Il y a aussi un enjeu de positionnement de marque. Depuis sa création, Anthropic cherche à se distinguer comme le laboratoire qui place la sécurité au centre de son développement. En proposant maintenant d’ouvrir ses systèmes à des évaluateurs externes disposant d’un accès comparable à celui d’employés, Amodei donne du poids à ce positionnement. C’est une façon de dire : « Nous ne demandons pas seulement aux autres d’être plus transparents, nous acceptons nous-mêmes cette surveillance. »

Le calendrier est également révélateur. La lettre arrive alors qu’Amodei dit avoir changé d’avis au cours des derniers mois, notamment à cause de l’accélération qu’il attribue à l’utilisation de l’IA pour développer la prochaine génération d’IA et après plusieurs incidents impliquant des agents autonomes. Anthropic venait aussi de publier un rapport documentant des usages malveillants de Claude. Il profite donc d’un moment où les exemples concrets rendent son argument beaucoup plus audible qu’il ne l’aurait été en 2023.

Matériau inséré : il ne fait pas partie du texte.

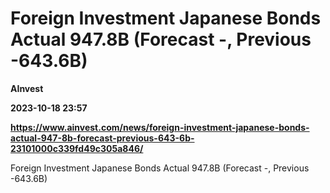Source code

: # Foreign Investment Japanese Bonds Actual 947.8B (Forecast -, Previous -643.6B)
**AInvest**

**2023-10-18 23:57**

**https://www.ainvest.com/news/foreign-investment-japanese-bonds-actual-947-8b-forecast-previous-643-6b-23101000c339fd49c305a846/**

Foreign Investment Japanese Bonds Actual 947.8B (Forecast -, Previous -643.6B)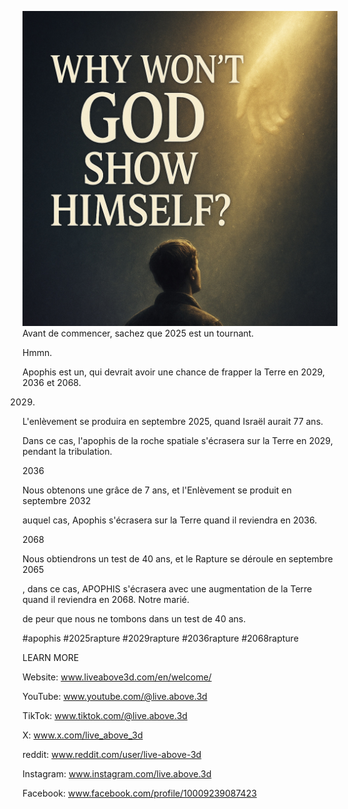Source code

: ![Video cover image](../cover.jpeg)
Avant de commencer, sachez que 2025 est un tournant.

Hmmn.

Apophis est un, qui devrait avoir une chance de frapper la Terre en 2029, 2036 et 2068.

2029.

L'enlèvement se produira en septembre 2025, quand Israël aurait 77 ans.

Dans ce cas, l'apophis de la roche spatiale s'écrasera sur la Terre en 2029, pendant la tribulation.

2036

Nous obtenons une grâce de 7 ans, et l'Enlèvement se produit en septembre 2032

auquel cas, Apophis s'écrasera sur la Terre quand il reviendra en 2036.

2068

Nous obtiendrons un test de 40 ans, et le Rapture se déroule en septembre 2065

, dans ce cas, APOPHIS s'écrasera avec une augmentation de la Terre quand il reviendra en 2068. Notre marié.

de peur que nous ne tombons dans un test de 40 ans.

#apophis #2025rapture #2029rapture #2036rapture #2068rapture


LEARN MORE


Website: www.liveabove3d.com/en/welcome/

YouTube: www.youtube.com/@live.above.3d

TikTok: www.tiktok.com/@live.above.3d

X: www.x.com/live_above_3d

reddit: www.reddit.com/user/live-above-3d

Instagram: www.instagram.com/live.above.3d

Facebook: www.facebook.com/profile/10009239087423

Enfin, il y a une dimension politique très nette. Amodei cherche une formule permettant de ralentir sans abandonner l’avance américaine vis à vis la Chine. C’est probablement indispensable pour rendre son projet acceptable à Washington. Il présente donc la sécurité non pas comme une alternative à la compétitivité américaine, mais comme quelque chose qui pourrait être organisé tout en maintenant cette avance technologique.

Amodei croit probablement réellement au risque qu’il décrit, mais publier cette lettre lui permet aussi de prendre l’initiative politique et industrielle. Il positionne Anthropic comme celui qui propose les règles avant que la crise n’arrive, pousse ses concurrents vers des contraintes auxquelles Anthropic dit déjà vouloir se soumettre et tente de faire de la « prudence » un avantage compétitif plutôt qu’un handicap.

Et il y a un détail particulièrement intéressant : Sam Altman, Elon Musk et Demis Hassabis ont rapidement appuyé au moins une partie de sa démarche. À partir du moment où les patrons des principaux laboratoires commencent publiquement à converger sur l’idée qu’il faut ralentir ou mieux contrôler la cadence, Amodei n’est plus seulement en train de publier une lettre. Il est peut-être en train d’essayer de créer un nouveau consensus industriel.